● RECORDS FOR THE EXERCISE
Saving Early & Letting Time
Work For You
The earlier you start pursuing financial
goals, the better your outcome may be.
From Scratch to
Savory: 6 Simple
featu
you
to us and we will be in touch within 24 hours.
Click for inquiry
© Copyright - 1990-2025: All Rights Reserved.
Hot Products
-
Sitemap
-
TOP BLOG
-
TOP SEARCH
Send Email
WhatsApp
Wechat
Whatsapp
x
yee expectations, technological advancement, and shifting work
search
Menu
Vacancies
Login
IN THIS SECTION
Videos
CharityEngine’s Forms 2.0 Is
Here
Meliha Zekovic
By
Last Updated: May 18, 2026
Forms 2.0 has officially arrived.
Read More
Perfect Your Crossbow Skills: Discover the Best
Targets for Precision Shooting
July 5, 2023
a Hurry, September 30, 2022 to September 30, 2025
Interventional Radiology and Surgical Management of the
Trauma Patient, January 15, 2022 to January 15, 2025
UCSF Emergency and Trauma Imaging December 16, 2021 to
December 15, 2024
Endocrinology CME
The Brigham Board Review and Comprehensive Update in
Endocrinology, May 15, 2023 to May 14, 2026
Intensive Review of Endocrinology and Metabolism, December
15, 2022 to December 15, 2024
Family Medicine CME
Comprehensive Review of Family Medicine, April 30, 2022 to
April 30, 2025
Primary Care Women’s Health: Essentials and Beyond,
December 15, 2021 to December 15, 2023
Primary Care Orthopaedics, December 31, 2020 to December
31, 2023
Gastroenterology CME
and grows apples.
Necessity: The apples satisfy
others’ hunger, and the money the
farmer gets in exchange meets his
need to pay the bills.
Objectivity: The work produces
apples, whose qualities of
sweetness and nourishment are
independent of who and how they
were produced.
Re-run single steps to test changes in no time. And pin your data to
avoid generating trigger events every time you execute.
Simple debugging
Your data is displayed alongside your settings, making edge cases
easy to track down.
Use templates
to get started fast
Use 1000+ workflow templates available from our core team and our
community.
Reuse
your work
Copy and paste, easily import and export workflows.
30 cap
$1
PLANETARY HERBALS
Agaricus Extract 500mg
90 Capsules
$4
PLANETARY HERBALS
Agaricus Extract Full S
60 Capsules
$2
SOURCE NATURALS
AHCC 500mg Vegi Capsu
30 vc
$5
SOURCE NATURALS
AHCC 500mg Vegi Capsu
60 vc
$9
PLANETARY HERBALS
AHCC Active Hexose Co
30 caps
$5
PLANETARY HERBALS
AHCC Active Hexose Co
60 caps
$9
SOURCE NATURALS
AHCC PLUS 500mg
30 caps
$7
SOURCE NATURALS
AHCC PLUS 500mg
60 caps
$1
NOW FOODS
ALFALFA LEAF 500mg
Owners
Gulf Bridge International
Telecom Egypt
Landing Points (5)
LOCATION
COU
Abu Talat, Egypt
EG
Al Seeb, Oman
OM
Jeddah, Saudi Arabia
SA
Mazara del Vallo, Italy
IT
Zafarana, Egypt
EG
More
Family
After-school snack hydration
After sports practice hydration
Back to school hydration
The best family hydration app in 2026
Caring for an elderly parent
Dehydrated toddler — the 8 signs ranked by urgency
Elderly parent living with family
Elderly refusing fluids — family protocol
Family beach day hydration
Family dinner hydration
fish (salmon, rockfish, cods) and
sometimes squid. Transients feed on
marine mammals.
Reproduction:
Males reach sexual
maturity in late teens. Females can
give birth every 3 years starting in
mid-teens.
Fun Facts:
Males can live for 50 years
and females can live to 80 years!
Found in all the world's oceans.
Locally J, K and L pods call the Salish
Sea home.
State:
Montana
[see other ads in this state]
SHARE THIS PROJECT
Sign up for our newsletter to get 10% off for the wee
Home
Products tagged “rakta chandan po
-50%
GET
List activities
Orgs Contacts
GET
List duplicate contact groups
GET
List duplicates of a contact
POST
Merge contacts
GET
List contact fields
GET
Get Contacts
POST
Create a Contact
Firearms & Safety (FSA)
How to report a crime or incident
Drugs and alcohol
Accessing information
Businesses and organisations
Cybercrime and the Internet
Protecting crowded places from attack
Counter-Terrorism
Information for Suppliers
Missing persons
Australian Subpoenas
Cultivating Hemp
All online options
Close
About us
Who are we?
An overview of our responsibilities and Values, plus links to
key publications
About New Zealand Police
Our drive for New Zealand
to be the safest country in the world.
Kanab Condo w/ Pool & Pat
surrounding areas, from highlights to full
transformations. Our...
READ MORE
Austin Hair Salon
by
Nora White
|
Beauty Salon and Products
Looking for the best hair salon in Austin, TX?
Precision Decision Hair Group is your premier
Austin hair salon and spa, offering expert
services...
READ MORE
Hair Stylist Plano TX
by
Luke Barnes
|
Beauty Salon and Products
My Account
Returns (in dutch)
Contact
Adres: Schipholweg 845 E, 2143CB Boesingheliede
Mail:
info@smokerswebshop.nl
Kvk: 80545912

● EXERCISE
Rewrite the text of every item above, replacing "Beauty Salon and Products" with "Salon Services and Supplies" and leaving everything else unchanged.

● PROBLEM SOLUTION
Saving Early & Letting Time
Work For You
The earlier you start pursuing financial
goals, the better your outcome may be.
From Scratch to
Savory: 6 Simple
featu
you
to us and we will be in touch within 24 hours.
Click for inquiry
© Copyright - 1990-2025: All Rights Reserved.
Hot Products
-
Sitemap
-
TOP BLOG
-
TOP SEARCH
Send Email
WhatsApp
Wechat
Whatsapp
x
yee expectations, technological advancement, and shifting work
search
Menu
Vacancies
Login
IN THIS SECTION
Videos
CharityEngine’s Forms 2.0 Is
Here
Meliha Zekovic
By
Last Updated: May 18, 2026
Forms 2.0 has officially arrived.
Read More
Perfect Your Crossbow Skills: Discover the Best
Targets for Precision Shooting
July 5, 2023
a Hurry, September 30, 2022 to September 30, 2025
Interventional Radiology and Surgical Management of the
Trauma Patient, January 15, 2022 to January 15, 2025
UCSF Emergency and Trauma Imaging December 16, 2021 to
December 15, 2024
Endocrinology CME
The Brigham Board Review and Comprehensive Update in
Endocrinology, May 15, 2023 to May 14, 2026
Intensive Review of Endocrinology and Metabolism, December
15, 2022 to December 15, 2024
Family Medicine CME
Comprehensive Review of Family Medicine, April 30, 2022 to
April 30, 2025
Primary Care Women’s Health: Essentials and Beyond,
December 15, 2021 to December 15, 2023
Primary Care Orthopaedics, December 31, 2020 to December
31, 2023
Gastroenterology CME
and grows apples.
Necessity: The apples satisfy
others’ hunger, and the money the
farmer gets in exchange meets his
need to pay the bills.
Objectivity: The work produces
apples, whose qualities of
sweetness and nourishment are
independent of who and how they
were produced.
Re-run single steps to test changes in no time. And pin your data to
avoid generating trigger events every time you execute.
Simple debugging
Your data is displayed alongside your settings, making edge cases
easy to track down.
Use templates
to get started fast
Use 1000+ workflow templates available from our core team and our
community.
Reuse
your work
Copy and paste, easily import and export workflows.
30 cap
$1
PLANETARY HERBALS
Agaricus Extract 500mg
90 Capsules
$4
PLANETARY HERBALS
Agaricus Extract Full S
60 Capsules
$2
SOURCE NATURALS
AHCC 500mg Vegi Capsu
30 vc
$5
SOURCE NATURALS
AHCC 500mg Vegi Capsu
60 vc
$9
PLANETARY HERBALS
AHCC Active Hexose Co
30 caps
$5
PLANETARY HERBALS
AHCC Active Hexose Co
60 caps
$9
SOURCE NATURALS
AHCC PLUS 500mg
30 caps
$7
SOURCE NATURALS
AHCC PLUS 500mg
60 caps
$1
NOW FOODS
ALFALFA LEAF 500mg
Owners
Gulf Bridge International
Telecom Egypt
Landing Points (5)
LOCATION
COU
Abu Talat, Egypt
EG
Al Seeb, Oman
OM
Jeddah, Saudi Arabia
SA
Mazara del Vallo, Italy
IT
Zafarana, Egypt
EG
More
Family
After-school snack hydration
After sports practice hydration
Back to school hydration
The best family hydration app in 2026
Caring for an elderly parent
Dehydrated toddler — the 8 signs ranked by urgency
Elderly parent living with family
Elderly refusing fluids — family protocol
Family beach day hydration
Family dinner hydration
fish (salmon, rockfish, cods) and
sometimes squid. Transients feed on
marine mammals.
Reproduction:
Males reach sexual
maturity in late teens. Females can
give birth every 3 years starting in
mid-teens.
Fun Facts:
Males can live for 50 years
and females can live to 80 years!
Found in all the world's oceans.
Locally J, K and L pods call the Salish
Sea home.
State:
Montana
[see other ads in this state]
SHARE THIS PROJECT
Sign up for our newsletter to get 10% off for the wee
Home
Products tagged “rakta chandan po
-50%
GET
List activities
Orgs Contacts
GET
List duplicate contact groups
GET
List duplicates of a contact
POST
Merge contacts
GET
List contact fields
GET
Get Contacts
POST
Create a Contact
Firearms & Safety (FSA)
How to report a crime or incident
Drugs and alcohol
Accessing information
Businesses and organisations
Cybercrime and the Internet
Protecting crowded places from attack
Counter-Terrorism
Information for Suppliers
Missing persons
Australian Subpoenas
Cultivating Hemp
All online options
Close
About us
Who are we?
An overview of our responsibilities and Values, plus links to
key publications
About New Zealand Police
Our drive for New Zealand
to be the safest country in the world.
Kanab Condo w/ Pool & Pat
surrounding areas, from highlights to full
transformations. Our...
READ MORE
Austin Hair Salon
by
Nora White
|
Salon Services and Supplies
Looking for the best hair salon in Austin, TX?
Precision Decision Hair Group is your premier
Austin hair salon and spa, offering expert
services...
READ MORE
Hair Stylist Plano TX
by
Luke Barnes
|
Salon Services and Supplies
My Account
Returns (in dutch)
Contact
Adres: Schipholweg 845 E, 2143CB Boesingheliede
Mail:
info@smokerswebshop.nl
Kvk: 80545912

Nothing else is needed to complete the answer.